The Lahu, a Tibetan/Burman people of southwest China, idealize gentleness; in their worldview, men and women have many similar characteristics. As a result, according to Shanshan Du, they think that both men and women should be treated in an identical fashion. Their ideal value for themselves is “Nud” (soft), which implies that both sexes should be gentle, nurturing, caring, considerate, respectful, and humble.
Shanshan Du (pictured), an anthropologist at Tulane University, described her research among the Lahu people at one of the more interesting panel sessions last Friday of the International Peace Research Association (IPRA) biennial conference in Calgary.
She pointed out that childcare for the Lahu is the most important duty in life. As a result, housework is not divided by gender. She said that the society is changing, however, due to pressures from the communist Chinese government and from increasing market forces in their culture. She expressed unwillingness to predict the future for the society. Her color slides highlighted her portrait of this relatively peaceful people, which she analyzes in more detail in her book Chopsticks Only Work in Pairs (2003).
Her presentation was part of the Global Political Economy Commission session titled “The Gift Economy as a Way to Peace.” It opened with a paper by Genevieve Vaughan, who argued that the Western, market based, capitalist economic system fosters a repressive, patriarchal social order, which encourages conflict, violence, and war.
Vaughan views human social relationships on the basis of gifting, and she practiced her beliefs by giving out copies of numerous papers and even a book she has published. She maintains that the market requires equivalency and measurement, whereas gift-giving fosters value for individuals and creates more healthy psychological structures in society.
She says that parents raise their children most successfully when they treat them as the recipients of gifts. Parenting is a process of gift-giving. Mothers (and sometimes fathers) create a culture of gift-giving and nurturing in a home through their efforts to raise their children. But an excessive emphasis on the importance of the market has the opposite effect. It creates a non-nurturing identity, especially for men. As a result, capitalist, patriarchal values are fostered in many societies. Vaughan argues that gift giving is a form of hidden economy in countries such as America, one that is often repressed.

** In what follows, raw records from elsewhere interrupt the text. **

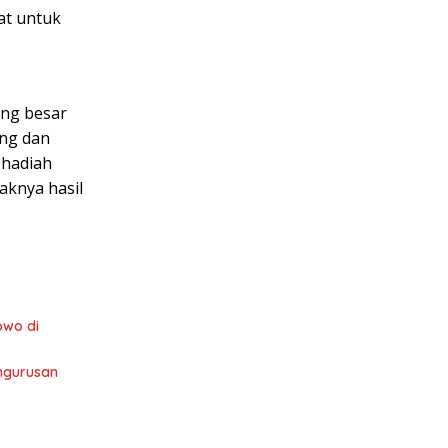
at untuk
ing besar
ing dan
 hadiah
aknya hasil
owo di
engurusan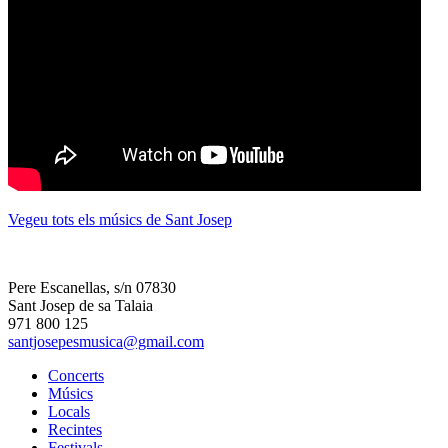
Vegeu tots els músics de Sant Josep
Pere Escanellas, s/n 07830
Sant Josep de sa Talaia
971 800 125
santjosepesmusica@gmail.com
Concerts
Músics
Locals
Recintes
Festivals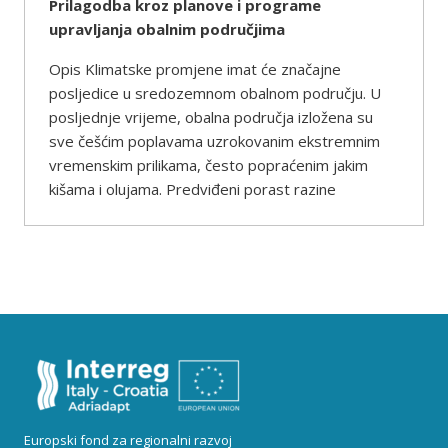
Prilagodba kroz planove i programe
upravljanja obalnim područjima
Opis Klimatske promjene imat će značajne
posljedice u sredozemnom obalnom području. U
posljednje vrijeme, obalna područja izložena su
sve češćim poplavama uzrokovanim ekstremnim
vremenskim prilikama, često popraćenim jakim
kišama i olujama. Predviđeni porast razine
Europski fond za regionalni razvoj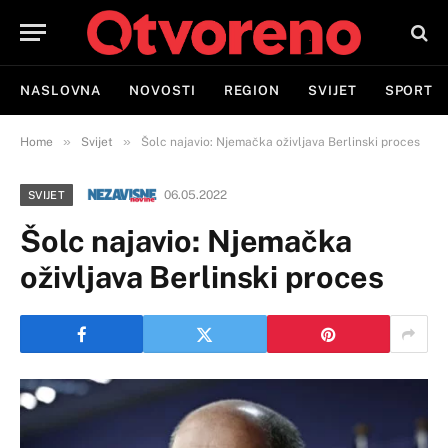
NASLOVNA
NOVOSTI
REGION
SVIJET
SPORT
»
»
Home
Svijet
Šolc najavio: Njemačka oživljava Berlinski proces
06.05.2022
SVIJET
Šolc najavio: Njemačka
oživljava Berlinski proces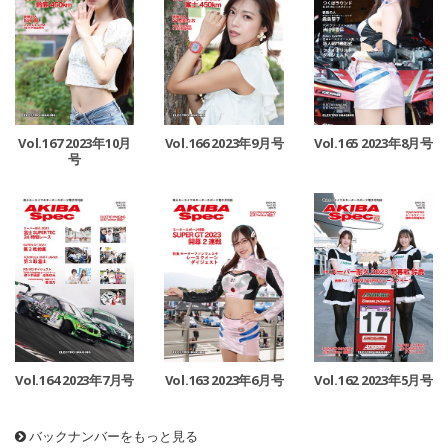
Vol.167 2023年10月
Vol.166 2023年9月号
Vol.165 2023年8月号
号
Vol.164 2023年7月号
Vol.163 2023年6月号
Vol.162 2023年5月号
バックナンバーをもっと見る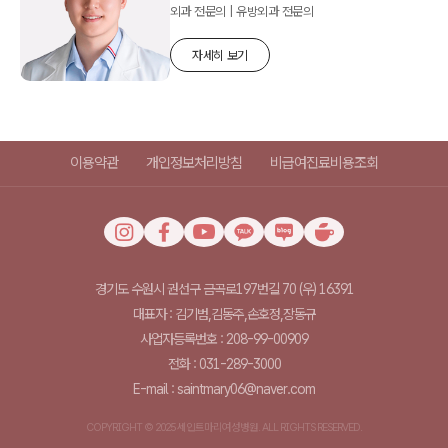
외과 전문의 | 유방외과 전문의
자세히 보기
이용약관
개인정보처리방침
비급여진료비용조회
경기도 수원시 권선구 금곡로197번길 70 (우) 16391
대표자 : 김기범,김동주,손호정,장동규
사업자등록번호 : 208-99-00909
전화 : 031-289-3000
E-mail : saintmary06@naver.com
COPYRIGHT © 2025 세인트마리여성병원. ALL RIGHTS RESERVED.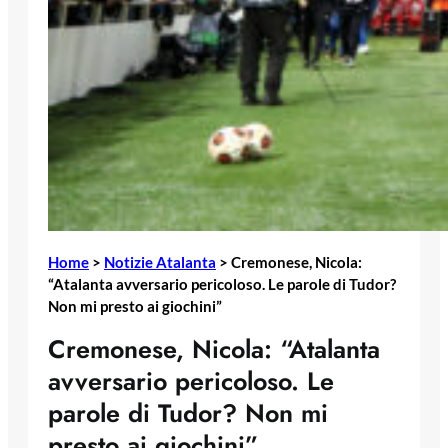
Home
>
Notizie Atalanta
>
Cremonese, Nicola:
“Atalanta avversario pericoloso. Le parole di Tudor?
Non mi presto ai giochini”
Cremonese, Nicola: “Atalanta
avversario pericoloso. Le
parole di Tudor? Non mi
presto ai giochini”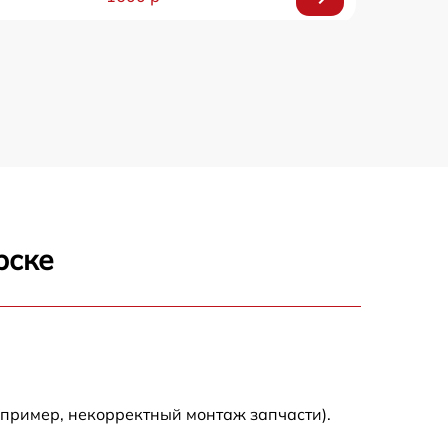
750 р
600 р
1600 р
1900 р
рске
1600 р
апример, некорректный монтаж запчасти).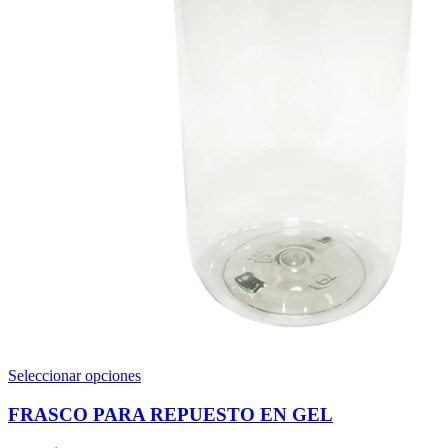
Este
Seleccionar opciones
producto
tiene
FRASCO PARA REPUESTO EN GEL
múltiples
variantes.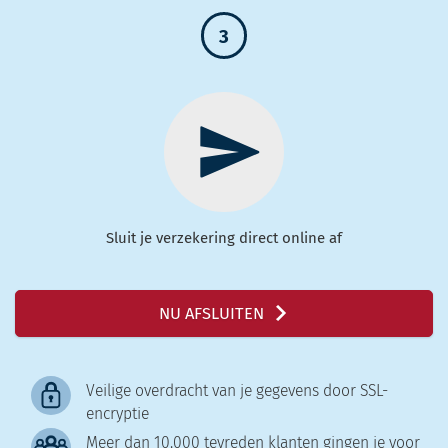
3
Sluit je verzekering direct online af
NU AFSLUITEN
Veilige overdracht van je gegevens door SSL-
encryptie
Meer dan 10.000 tevreden klanten gingen je voor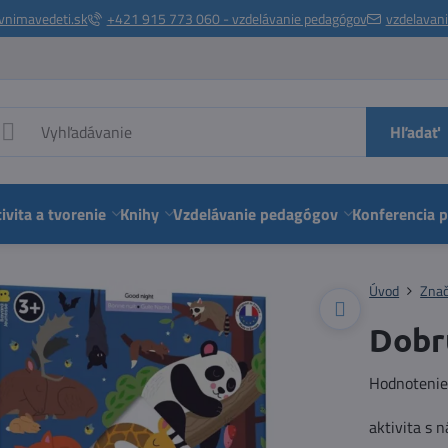
vnimavedeti.sk
+421 915 773 060 - vzdelávanie pedagógov
vzdelavan
Hľadať
ivita a tvorenie
Knihy
Vzdelávanie pedagógov
Konferencia 
Úvod
Zna
Dobrú
Hodnoteni
aktivita s 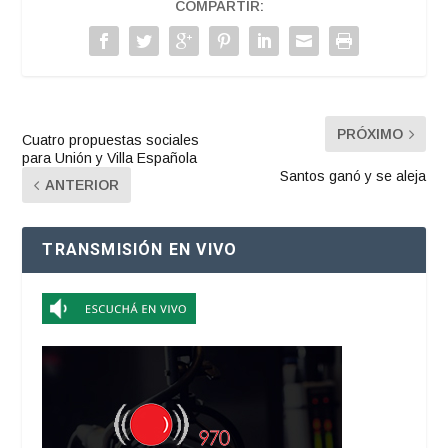
COMPARTIR:
PRÓXIMO
Cuatro propuestas sociales
para Unión y Villa Española
Santos ganó y se aleja
ANTERIOR
TRANSMISIÓN EN VIVO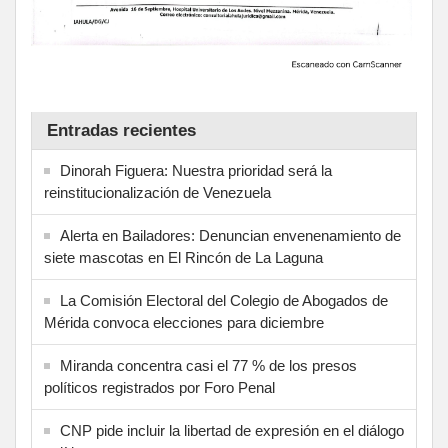
Entradas recientes
Dinorah Figuera: Nuestra prioridad será la
reinstitucionalización de Venezuela
Alerta en Bailadores: Denuncian envenenamiento de
siete mascotas en El Rincón de La Laguna
La Comisión Electoral del Colegio de Abogados de
Mérida convoca elecciones para diciembre
Miranda concentra casi el 77 % de los presos
políticos registrados por Foro Penal
CNP pide incluir la libertad de expresión en el diálogo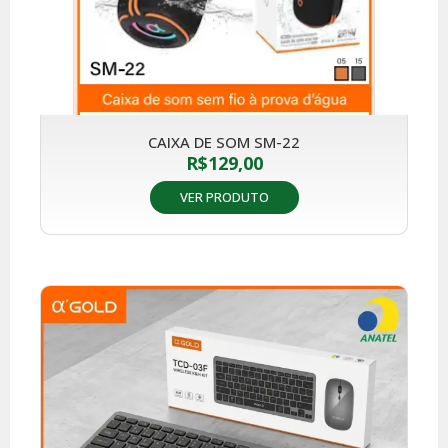
CAIXA DE SOM SM-22
R$
129,00
VER PRODUTO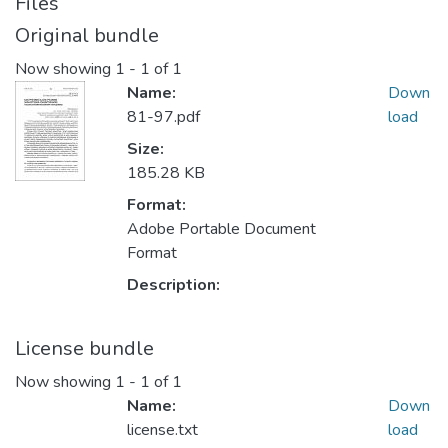
Files
Original bundle
Now showing
1 - 1 of 1
Name:
Down
81-97.pdf
load
Size:
185.28 KB
Format:
Adobe Portable Document
Format
Description:
License bundle
Now showing
1 - 1 of 1
Name:
Down
license.txt
load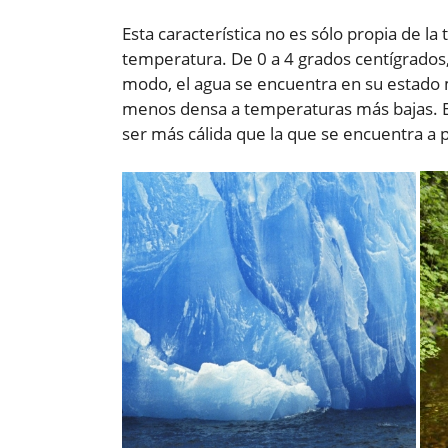
Esta característica no es sólo propia de la 
temperatura. De 0 a 4 grados centígrados,
modo, el agua se encuentra en su estado 
menos densa a temperaturas más bajas. Es
ser más cálida que la que se encuentra a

The other two speakers at the session, Barbara Mann and Rauna Kuokkanen, also presented effective papers related to gifting. Mann discussed the ways the beliefs of her society, the Iroquois, promote a peaceable relationship with the earth, the mother of us all. She said the women own the land, the houses, the crops, and all means of production in her society, and gifting is the primary mode of distribution. All economic interactions are seen as gifts by the Iroquois, and consensus is one of their most important cultural patterns. Kuokkanen, a Sami from Finland, discussed gift-giving issues more broadly in relation to women in developing societies.
The IPRA meeting included other memorable presentations, humorous moments, great entertainment, and, unfortunately, some problems with organization. Snafus such as an inadequate number of digital projectors—and ineffective communication in advance about the problem—could have seriously marred the spirit of the conference. Some speakers came from a great distance only to find that they could not use the PowerPoint presentations they had carefully prepared.
But most of the delegates seemed quite willing to rise above the difficulties. Several sessions had to be cancelled at the last moment for various good (and perhaps not so good) reasons, but speakers and their presentations were moved around to other sessions and people reacted with equanimity and generosity. One speaker from the Calgary area had her husband come in with a digital projector from his office and he set it up for her—and for a subsequent speaker. People coped peacefully, and gained inspiration from one another.
(The second of three reports on the biennial IPRA conference in Calgary.)